Porous tricalcium phosphate and transforming growth factor used for anterior spine surgery
Thomas Steffen, Thierry Stoll, Tudor Arvinte, Robert K. Schenk
October 2001, Volume 10, Issue 2, pp S132 - S140 Original Article Read Full Article 10.1007/s005860100325
First Online: 01 October 2001
Harvesting autologous bone graft from the iliac crest is associated with considerable secondary morbidity. Bone graft substitutes such as porous ceramics are increasingly used for spinal surgery. This paper presents the results of an animal study in which β-tricalcium phosphate (β-TCP) bone substitutes were used for anterior spinal surgery in sheep and baboons. The presented baboon study also investigated the effect of impregnating the ceramic material with transforming growth factor (TGF). In the first study, using the sheep model, a stand-alone instrumented anterior fusion was performed. The animals were randomized into three treatment groups: autologous bone, β-TCP granules, and sham group.
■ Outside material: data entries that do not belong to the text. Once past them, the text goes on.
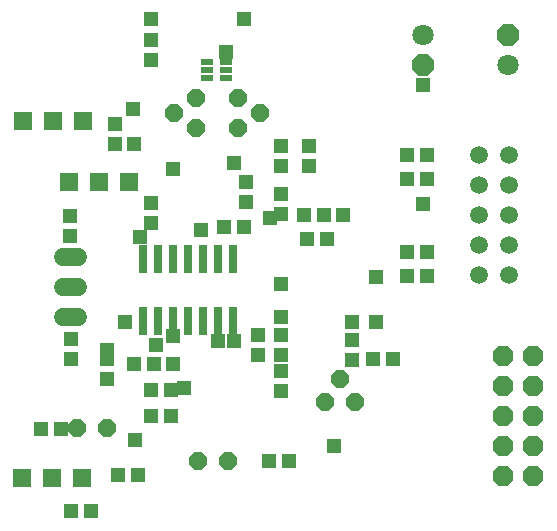
<source format=gts>
G75*
%MOIN*%
%OFA0B0*%
%FSLAX24Y24*%
%IPPOS*%
%LPD*%
%AMOC8*
5,1,8,0,0,1.08239X$1,22.5*
%
%ADD10R,0.0316X0.0946*%
%ADD11R,0.0595X0.0595*%
%ADD12R,0.0395X0.0237*%
%ADD13OC8,0.0600*%
%ADD14R,0.0513X0.0474*%
%ADD15C,0.0600*%
%ADD16R,0.0474X0.0513*%
%ADD17C,0.0595*%
%ADD18OC8,0.0680*%
%ADD19OC8,0.0710*%
%ADD20C,0.0710*%
%ADD21R,0.0476X0.0476*%
%ADD22R,0.0516X0.0516*%
D10*
X006547Y009338D03*
X007047Y009338D03*
X007547Y009338D03*
X008047Y009338D03*
X008547Y009338D03*
X009047Y009338D03*
X009547Y009338D03*
X009547Y011385D03*
X009047Y011385D03*
X008547Y011385D03*
X008047Y011385D03*
X007547Y011385D03*
X007047Y011385D03*
X006547Y011385D03*
D11*
X002523Y004110D03*
X003523Y004110D03*
X004523Y004110D03*
X004098Y013952D03*
X005098Y013952D03*
X006098Y013952D03*
X004535Y016003D03*
X003535Y016003D03*
X002535Y016003D03*
D12*
X008689Y017436D03*
X008689Y017692D03*
X008689Y017948D03*
X009319Y017948D03*
X009319Y017692D03*
X009319Y017436D03*
D13*
X009700Y016771D03*
X010450Y016271D03*
X009700Y015771D03*
X008319Y015771D03*
X007569Y016271D03*
X008319Y016771D03*
X013130Y007379D03*
X013630Y006629D03*
X012630Y006629D03*
X009378Y004661D03*
X008378Y004661D03*
X005362Y005763D03*
X004362Y005763D03*
D14*
X004153Y008066D03*
X004153Y008736D03*
X006811Y007023D03*
X007480Y007023D03*
X010374Y008184D03*
X010374Y008854D03*
X011161Y008854D03*
X011161Y008184D03*
X011161Y007673D03*
X011161Y007003D03*
X013523Y008027D03*
X013523Y008696D03*
X015354Y011629D03*
X016023Y011629D03*
X016023Y014070D03*
X015354Y014070D03*
X012598Y012850D03*
X011929Y012850D03*
X011161Y012909D03*
X011161Y013578D03*
X012067Y014484D03*
X012067Y015153D03*
X009980Y013972D03*
X009980Y013302D03*
X009921Y012456D03*
X009252Y012456D03*
X006830Y012594D03*
X006830Y013263D03*
X005614Y015232D03*
X005614Y015901D03*
X006830Y018027D03*
X006830Y018696D03*
X004122Y012830D03*
X004122Y012161D03*
D15*
X003877Y011472D02*
X004397Y011472D01*
X004397Y010472D02*
X003877Y010472D01*
X003877Y009472D02*
X004397Y009472D01*
D16*
X005334Y008066D03*
X005334Y007397D03*
X006260Y007889D03*
X006929Y007889D03*
X006811Y006157D03*
X007480Y006157D03*
X006378Y004188D03*
X005708Y004188D03*
X004803Y003007D03*
X004134Y003007D03*
X003819Y005724D03*
X003149Y005724D03*
X010748Y004661D03*
X011417Y004661D03*
X014212Y008047D03*
X014882Y008047D03*
X015354Y010842D03*
X016023Y010842D03*
X012677Y012062D03*
X012008Y012062D03*
X011161Y014484D03*
X011161Y015153D03*
X015354Y014858D03*
X016023Y014858D03*
D17*
X017748Y014850D03*
X018748Y014850D03*
X018748Y013850D03*
X017748Y013850D03*
X017748Y012850D03*
X018748Y012850D03*
X018748Y011850D03*
X018748Y010850D03*
X017748Y010850D03*
X017748Y011850D03*
D18*
X018535Y008157D03*
X019535Y008157D03*
X019535Y007157D03*
X018535Y007157D03*
X018535Y006157D03*
X019535Y006157D03*
X019535Y005157D03*
X018535Y005157D03*
X018535Y004157D03*
X019535Y004157D03*
D19*
X015886Y017862D03*
X018720Y018862D03*
D20*
X018720Y017862D03*
X015886Y018862D03*
D21*
X015886Y017180D03*
X015886Y013243D03*
X014311Y010802D03*
X014311Y009306D03*
X013523Y009306D03*
X011161Y009464D03*
X011161Y010566D03*
X009586Y008676D03*
X009035Y008676D03*
X007539Y008834D03*
X006988Y008519D03*
X007539Y007889D03*
X007933Y007102D03*
X006279Y005369D03*
X005334Y008362D03*
X005964Y009306D03*
X006437Y012141D03*
X008484Y012377D03*
X007539Y014385D03*
X006240Y015212D03*
X006200Y016393D03*
X006830Y019385D03*
X009311Y018283D03*
X009901Y019385D03*
X009586Y014582D03*
X010767Y012771D03*
X013208Y012850D03*
D22*
X012931Y005151D03*
M02*

</source>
The results were analyzed biomechanically and histologically at three survival intervals: 8, 16 and 32 weeks. An additional animal group was added later, with ceramic pre-filled implants. In the second study, a baboon model was used to assess the osteointegration of a 15-mm-diameter porous β-TCP block into the vertebral body. The experiment was partially motivated by a new surgical procedure proposed for local bone graft harvest. Three treatment groups were used: β-TCP plug, β-TCP plug impregnated with TGF-β3, and a sham group with empty defect. The evaluation for all animals included computer tomograms at 3 and 6 months, as well as histology at 6 months. In the sheep model, the mechanical evaluation failed to demonstrate differences between treatment groups. This was because massive anterior bone bridges formed in almost all the animals, masking the effects of individual treatments. Histologically, β-TCP was shown to be a good osteoconductor. While multiple signs of implant micromotion were documented, pre-filling the cages markedly improved the histological fusion outcomes. In the baboon study, the β-TCP plugs were completely osteointegrated at 6 months. For the group that used ceramic plugs impregnated with TGF-β3, no incremental advantage was seen as a result of this particular application. However, TGF-β3 is a potent growth factor at a very low dose. Not only does it speed up the ceramic material resorption, but it is also responsible for massive regional new bone formation. More experiments are required to better understand the biological effects of this growth factor in relation to bone formation, and to be able to take clinical advantage of them.